If you saw Jumanji or Zathura, you know the drill. The source here is an illustrated children’s book by Milan Trenc rather than Chris Van Allsburg, but it’s been worked over in Robert McKee-besotted manner by the journeymen (Ben Garant and Thomas Lennon) who wrote Herbie Fully Loaded and The Pacifier, and the hack director (Shawn Levy) who gave you Cheaper By The Dozen and the Pink Panther remake.

The kid-friendly anarchy of this ‘after hours’ story — rampaging dinosaur skeleton! Marauding Huns! Toy cowboys versus toy Romans! A naughty monkey! — is confined by a rigid three-act structure (the plot actually covers three nights at the museum) and the protagonist’s whiny character arc. Hands up who goes to a fantasy-adventure in order to see a foul-up dad learn to be a better person and be rewarded with the adoration of his formerly disappointed son or (for those unconvinced by the brat) a possible clinch with a stone fox museum guide (Carla Gugino).
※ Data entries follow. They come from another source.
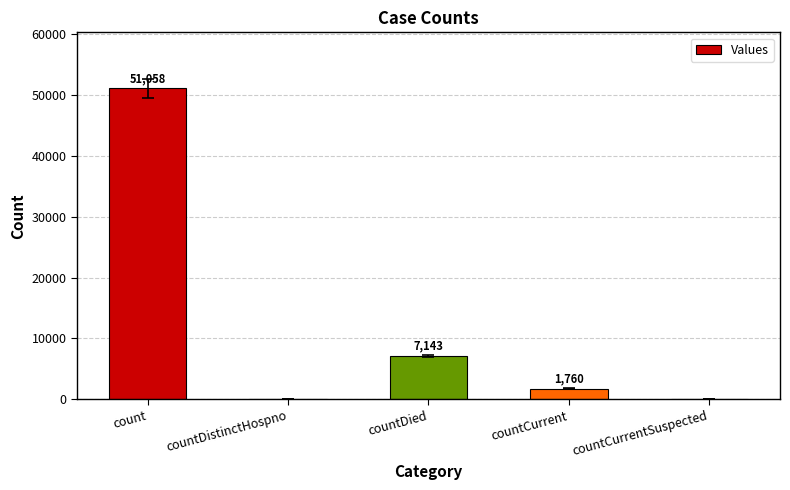

Reading left to right, transcribe all the data shown in this chart.

51058	0	7143	1760	0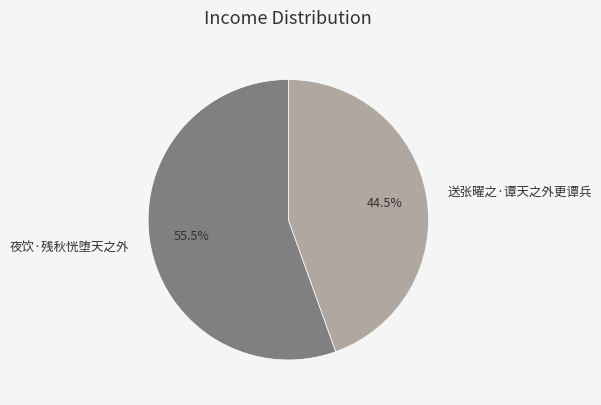

Rank the categories by value from lowest to highest.

送张曜之·谭天之外更谭兵, 夜饮·残秋恍堕天之外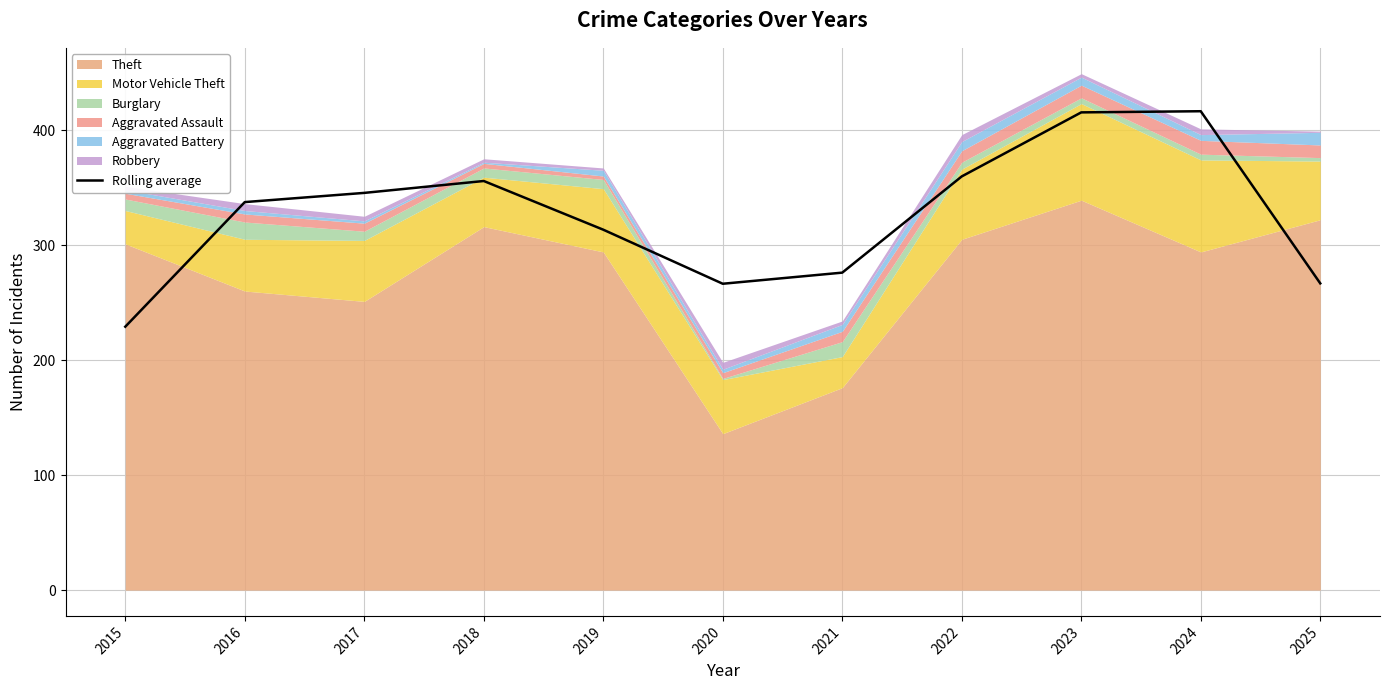

What is the difference between the maximum and minimum values?

187.3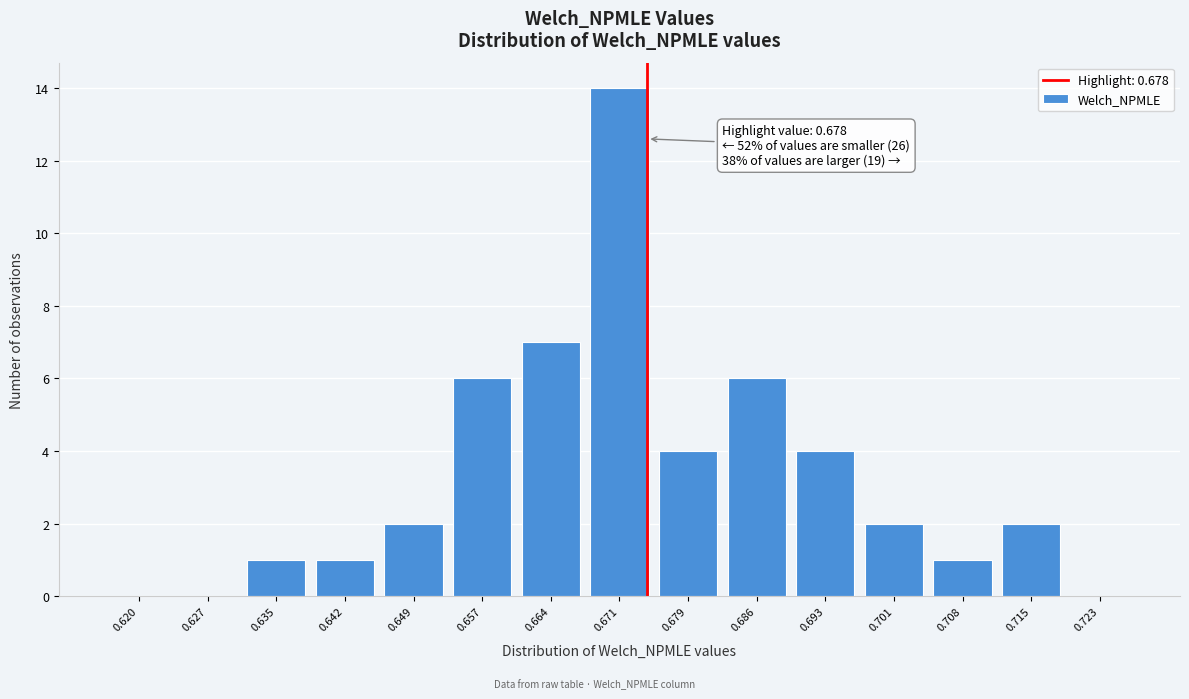

Reading left to right, list all the values displayed in this chart.

0.620=0	0.627=0	0.635=1	0.642=1	0.649=2	0.657=6	0.664=7	0.671=14	0.679=4	0.686=6	0.693=4	0.701=2	0.708=1	0.715=2	0.723=0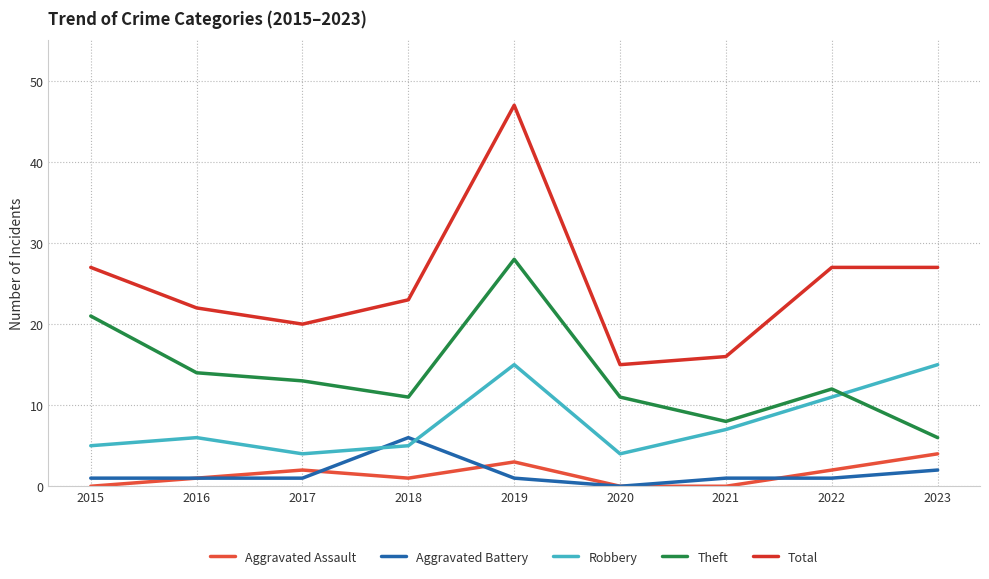

Reading left to right, list all the values displayed in this chart.

Aggravated Assault: 0	1	2	1	3	0	0	2	4
Aggravated Battery: 1	1	1	6	1	0	1	1	2
Robbery: 5	6	4	5	15	4	7	11	15
Theft: 21	14	13	11	28	11	8	12	6
Total: 27	22	20	23	47	15	16	27	27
There’s a full reel of Ben Stiller playing loser kook while his ex-wife (Kim Raver) purses her lips and claims their son “can’t take another disappointment”, before a trio of twinkling seniors (Dick Van Dyke, Mickey Rooney, Bill Cobbs) hire him to start an overly complex plot which is never properly explained (it seems they have their reasons for wanting an inept idiot to take over the job).

When the exhibits come to life, it’s a lot less fun than it ought to be. It seems you can get enough of a CG dinosaur skeleton playing fetch, not to mention Robin Williams (hey, wasn’t he in Jumanji?) as an inspirational waxwork Teddy Roosevelt, a feud between miniature Wild West trail boss Owen Wilson and Roman centurion Steve Coogan (playing his second tiny animated plastic figure, after The Indian In The Cupboard) that involves the year’s most gratuitous Brokeback Mountain in-joke, Ricky Gervais striking out while the iron is hot as the stuffy museum director and the ‘hilarious’ sight of Stiller being piddled on by a murderous comedy monkey. In reality, the film spends most of its running time making you nostalgic for comparative classics like One Of Our Dinosaurs Is Missing or The Cat From Outer Space.

The tagline is “everything comes to life” but this energetically charmless ‘family’ fantasy lies there dead on screen, occasionally twitching at a funny line.